SELECTED EXCERPT =>
/---

Instrumentation of clients to extract all observable blockchain data
Matthieu Vachon — StreamingFast/The Graph
We will briefly shows StreamingFast Firehose/Substreams system from the tracing perspective across different Ethereum client and its implementation as chain's agnostic protocol for ingesting any blockchain's data and offering them over a Protobuf first API.
Client performance
Pari, Julian, Tobi, Ben, CPerezz — Panel
Erigon 3+?
Mark Holt — Erigon AG
Erigon 3 has been our development focus for about 18 months. It was a major change for the way Erigon works. This has meant we've been mainly focussed on stabilization of the codebase and the associated Erigon 3 snapshot delivery process. This talk will present some lessons learnt from that process, and talk about what is next in our non EIP development pipeline. * Parallelization - E3 has streamlined out DB usage and made our internal processing model more flexible. This has allowed us to introduce parallel processing to improve the performance of key components. We are now extending and refining this to improve both execution performance and RPC throughput. * Modularization - We are gradually making Erigon more modular, which will allow it to be composed and extended more easily. * Virtualization - The next evolutionary step for out snapshot based storage model. This enables a trade off between reduced disk footprint and data retrieval times. We expect these developments to make Erigon more scalable, stable and composable as we look to extend its usage beyond its primary use as an archive node..

\---

REQUIRED WORK =>
a. According to the talk listing, for about how long has Erigon 3 been Erigon's development focus?
b. Condense the talk listing's paragraph beginning "Erigon 3 has been our development focus" into a short bulleted list that keeps its main facts.
c. Write the next part of the talk listing, picking up after its final sentence.

ENTRIES SHOWN =>
/---

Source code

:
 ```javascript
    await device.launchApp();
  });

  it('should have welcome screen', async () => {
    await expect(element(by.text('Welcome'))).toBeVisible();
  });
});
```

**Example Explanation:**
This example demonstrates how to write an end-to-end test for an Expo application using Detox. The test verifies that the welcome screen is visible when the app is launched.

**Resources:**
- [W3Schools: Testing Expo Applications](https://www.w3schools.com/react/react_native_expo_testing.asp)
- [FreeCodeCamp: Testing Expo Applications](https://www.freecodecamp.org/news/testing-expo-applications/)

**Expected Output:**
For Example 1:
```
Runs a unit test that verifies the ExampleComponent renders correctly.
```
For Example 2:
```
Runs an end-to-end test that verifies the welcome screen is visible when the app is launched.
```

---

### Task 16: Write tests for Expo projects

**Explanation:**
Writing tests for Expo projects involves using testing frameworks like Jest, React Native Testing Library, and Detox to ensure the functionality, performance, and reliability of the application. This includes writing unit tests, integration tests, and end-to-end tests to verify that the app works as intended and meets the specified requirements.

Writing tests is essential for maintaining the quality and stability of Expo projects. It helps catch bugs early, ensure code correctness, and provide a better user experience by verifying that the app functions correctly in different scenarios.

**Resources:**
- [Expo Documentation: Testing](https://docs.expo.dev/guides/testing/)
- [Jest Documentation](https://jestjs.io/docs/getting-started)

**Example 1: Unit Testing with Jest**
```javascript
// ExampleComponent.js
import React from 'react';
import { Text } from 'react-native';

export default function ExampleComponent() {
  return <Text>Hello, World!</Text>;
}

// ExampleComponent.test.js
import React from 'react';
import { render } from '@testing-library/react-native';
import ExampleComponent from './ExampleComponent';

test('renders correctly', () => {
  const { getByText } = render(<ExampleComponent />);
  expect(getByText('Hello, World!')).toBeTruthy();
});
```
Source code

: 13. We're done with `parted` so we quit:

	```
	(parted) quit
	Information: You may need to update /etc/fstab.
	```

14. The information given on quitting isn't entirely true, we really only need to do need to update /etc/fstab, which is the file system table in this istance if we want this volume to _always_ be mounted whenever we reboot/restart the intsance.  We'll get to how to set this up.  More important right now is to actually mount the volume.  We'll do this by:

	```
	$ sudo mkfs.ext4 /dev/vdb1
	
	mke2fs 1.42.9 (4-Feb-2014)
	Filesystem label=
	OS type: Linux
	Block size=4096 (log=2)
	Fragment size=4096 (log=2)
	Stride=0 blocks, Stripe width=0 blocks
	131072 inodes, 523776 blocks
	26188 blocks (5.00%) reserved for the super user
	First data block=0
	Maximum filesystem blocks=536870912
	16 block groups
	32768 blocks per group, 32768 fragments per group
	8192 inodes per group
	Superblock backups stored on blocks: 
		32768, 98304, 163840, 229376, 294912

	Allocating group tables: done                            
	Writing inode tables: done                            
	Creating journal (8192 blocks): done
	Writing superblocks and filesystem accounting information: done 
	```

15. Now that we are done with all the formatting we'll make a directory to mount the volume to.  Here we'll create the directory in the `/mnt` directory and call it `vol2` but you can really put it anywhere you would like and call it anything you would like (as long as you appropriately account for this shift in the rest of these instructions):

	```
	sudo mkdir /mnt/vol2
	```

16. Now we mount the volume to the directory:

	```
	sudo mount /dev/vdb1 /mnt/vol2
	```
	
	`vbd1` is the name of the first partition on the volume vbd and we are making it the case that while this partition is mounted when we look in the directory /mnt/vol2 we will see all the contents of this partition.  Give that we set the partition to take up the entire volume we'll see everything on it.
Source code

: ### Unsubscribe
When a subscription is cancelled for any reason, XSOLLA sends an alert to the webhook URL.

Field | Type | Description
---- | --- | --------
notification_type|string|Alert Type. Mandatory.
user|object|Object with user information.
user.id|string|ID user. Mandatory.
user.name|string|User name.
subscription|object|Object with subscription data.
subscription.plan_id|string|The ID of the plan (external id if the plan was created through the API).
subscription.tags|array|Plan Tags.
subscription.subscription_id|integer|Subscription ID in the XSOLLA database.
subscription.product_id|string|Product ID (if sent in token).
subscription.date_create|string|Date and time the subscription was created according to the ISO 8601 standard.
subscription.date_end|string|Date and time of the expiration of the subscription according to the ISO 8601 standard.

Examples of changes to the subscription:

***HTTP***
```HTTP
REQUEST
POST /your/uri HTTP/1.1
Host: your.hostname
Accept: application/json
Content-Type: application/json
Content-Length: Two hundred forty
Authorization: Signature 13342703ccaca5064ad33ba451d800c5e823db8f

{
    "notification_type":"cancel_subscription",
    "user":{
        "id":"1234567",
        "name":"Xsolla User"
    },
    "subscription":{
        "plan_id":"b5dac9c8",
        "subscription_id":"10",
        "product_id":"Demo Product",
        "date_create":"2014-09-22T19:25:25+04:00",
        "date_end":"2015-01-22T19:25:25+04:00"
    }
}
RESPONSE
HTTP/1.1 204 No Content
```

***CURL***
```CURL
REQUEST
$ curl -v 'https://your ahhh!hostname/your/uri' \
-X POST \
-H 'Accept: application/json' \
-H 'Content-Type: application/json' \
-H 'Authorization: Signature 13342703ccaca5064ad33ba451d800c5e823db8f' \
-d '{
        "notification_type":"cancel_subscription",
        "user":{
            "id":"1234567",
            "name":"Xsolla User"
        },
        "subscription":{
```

\---

PER-TASK OUTPUTS =>
a. About 18 months.

b.
- Erigon 3 has been the development focus for about 18 months and was a major change to how Erigon works.
- Work has centered on stabilizing the codebase and the Erigon 3 snapshot delivery process.
- The talk covers lessons learned and the next steps in the non-EIP development pipeline:
  - Parallelization: streamlined DB usage and a more flexible processing model allow parallel processing, now being extended to improve execution performance and RPC throughput.
  - Modularization: Erigon is gradually becoming more modular, so it is easier to compose and extend.
  - Virtualization: the next step for the snapshot-based storage model, trading a smaller disk footprint against data retrieval times.
- These changes should make Erigon more scalable, stable and composable as its use extends beyond its primary role as an archive node.

c.
What to expect from ZkClients
Guillaume Ballet — Stateless Consensus
Guillaume will explore the emerging class of ZkClients: Ethereum clients that use zero-knowledge proofs to verify state and execution with minimal trust.
Optimizing for noise. The final disk space efficiency frontier for archive nodes?
Willian Mitsuda — Erigon/Otterscan
One challenge of archive nodes is to keep disk space under control while blockchain history data keeps growing. This is a reflective talk where research data will demonstrate how increasing scalability leads to much more noise stored onchain and how specialized techniques can be applied to solve this kind of problem.
Lighthouse update
Lion Dapplion — Sigma Prime
Lion will present the latest developments in the Lighthouse consensus client, covering recent performance improvements, protocol upgrades, and new features.
When Clients Disagree: Picking a Side Safely
Luca Winter — Serenita
Client diversity makes Ethereum more resilient. But it also means that, from time to time, different clients disagree on which chain is valid, leading to a fork. When that happens, how can validators make sure they're voting for the correct side? This talk explores how multi-node validator clients (like Vero and Vouch) help validators navigate such situations safely by combining the views of multiple client implementations.